Les droites radicales européennes prennent leurs distances avec Trump sur le Groenland
Les droites radicales européennes prennent leurs distances avec Trump sur le Groenland

Les partis d’extrême droite et populistes européens, longtemps prompts à saluer Donald Trump, cherchent désormais à s’en démarquer face à sa volonté affichée d’acquérir le Groenland, une initiative largement impopulaire sur le continent.

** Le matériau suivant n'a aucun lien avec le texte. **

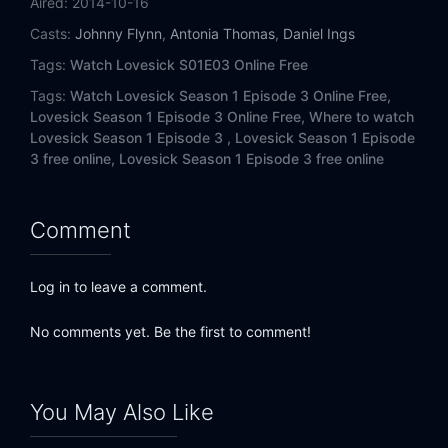
Aired:
2014-10-16
Casts:
Johnny Flynn
,
Antonia Thomas
,
Daniel Ings
Tags:
Watch Lovesick S01E03 Online Free
Tags:
Watch Lovesick Season 1 Episode 3 Online Free,
Lovesick Season 1 Episode 3 Online Free,
Where to watch
Lovesick Season 1 Episode 3 ,
Lovesick Season 1 Episode
3 free online,
Lovesick Season 1 Episode 3 free online
Comment
Log in to leave a comment.
No comments yet. Be the first to comment!
You May Also Like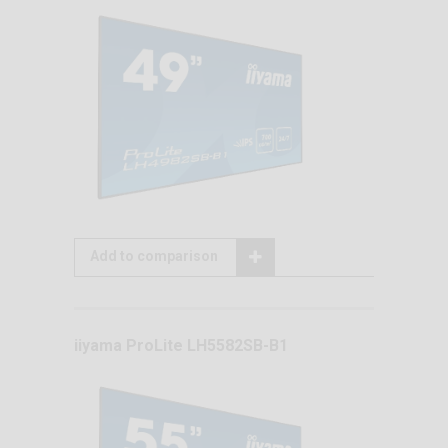
Add to comparison
iiyama ProLite LH5582SB-B1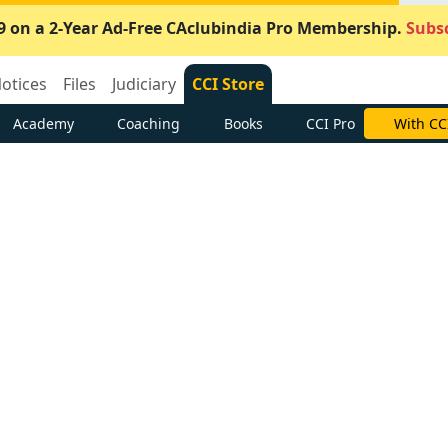
9 on a 2-Year Ad-Free CAclubindia Pro Membership.
Subsc
otices
Files
Judiciary
CCI Store
Academy
Coaching
Books
CCI Pro
With CC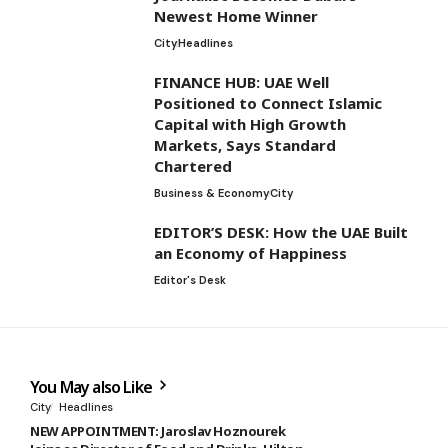
Newest Home Winner
City
Headlines
FINANCE HUB: UAE Well
Positioned to Connect Islamic
Capital with High Growth
Markets, Says Standard
Chartered
Business & Economy
City
EDITOR’S DESK: How the UAE Built
an Economy of Happiness
Editor's Desk
You May also Like
City
Headlines
NEW APPOINTMENT: Jaroslav Hoznourek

Pendant plusieurs années, l’administration Trump a publiquement soutenu des formations européennes partageant ses positions sur l’immigration, le climat ou la souveraineté nationale, contribuant à renforcer leur légitimité politique. Mais la stratégie américaine au Groenland, perçue comme une remise en cause directe de la souveraineté européenne et de l’équilibre transatlantique, place aujourd’hui ces partis face à un dilemme.

En Allemagne, le parti Alternative für Deutschland a vivement critiqué le président américain. Sa coprésidente Alice Weidel a accusé Trump d’avoir rompu une promesse centrale de sa campagne en s’ingérant dans les affaires d’autres pays, tandis que Tino Chrupalla a dénoncé des méthodes relevant du « Far West ». Cette prise de distance intervient alors que l’opinion publique allemande se montre de plus en plus hostile à Trump.

En France, le président du Rassemblement national, Jordan Bardella, a appelé l’Union européenne à réagir, évoquant l’activation de mécanismes de défense économique face aux menaces américaines, notamment les droits de douane brandis par Washington pour faire pression sur ses alliés européens.

Au Royaume-Uni, le parti populiste Reform UK, longtemps fier des liens entre son leader Nigel Farage et Trump, s’est montré plus réservé, jugeant inattendues les menaces économiques visant des alliés historiques. En Suède, Mattias Karlsson, figure idéologique des Démocrates de Suède, a été encore plus sévère, estimant que Trump nuisait à toute cause qu’il soutenait.

Tous les partis ne se sont toutefois pas exprimés aussi clairement. Certains mouvements, comme le Parti pour la liberté néerlandais ou le parti espagnol Vox, ont préféré rester silencieux sur le Groenland, tout en saluant d’autres initiatives américaines, notamment en Amérique latine. En Europe centrale, des dirigeants comme Viktor Orban ont plaidé pour un règlement strictement bilatéral entre Washington et Copenhague.

En Italie, la Première ministre Giorgia Meloni, souvent considérée comme l’une des dirigeantes européennes les plus proches de Trump, a qualifié l’idée de sanctions commerciales contre l’Europe d’« erreur », tout en privilégiant une désescalade par le dialogue. Son vice-Premier ministre Matteo Salvini a, à l’inverse, imputé les tensions actuelles aux décisions européennes d’envoyer des troupes au Groenland.

Cette séquence illustre les limites d’une convergence idéologique transatlantique fondée sur le nationalisme. Face à un dossier touchant directement à la souveraineté et à la sécurité européennes, même les alliés politiques traditionnels de Trump semblent contraints de tracer une ligne rouge.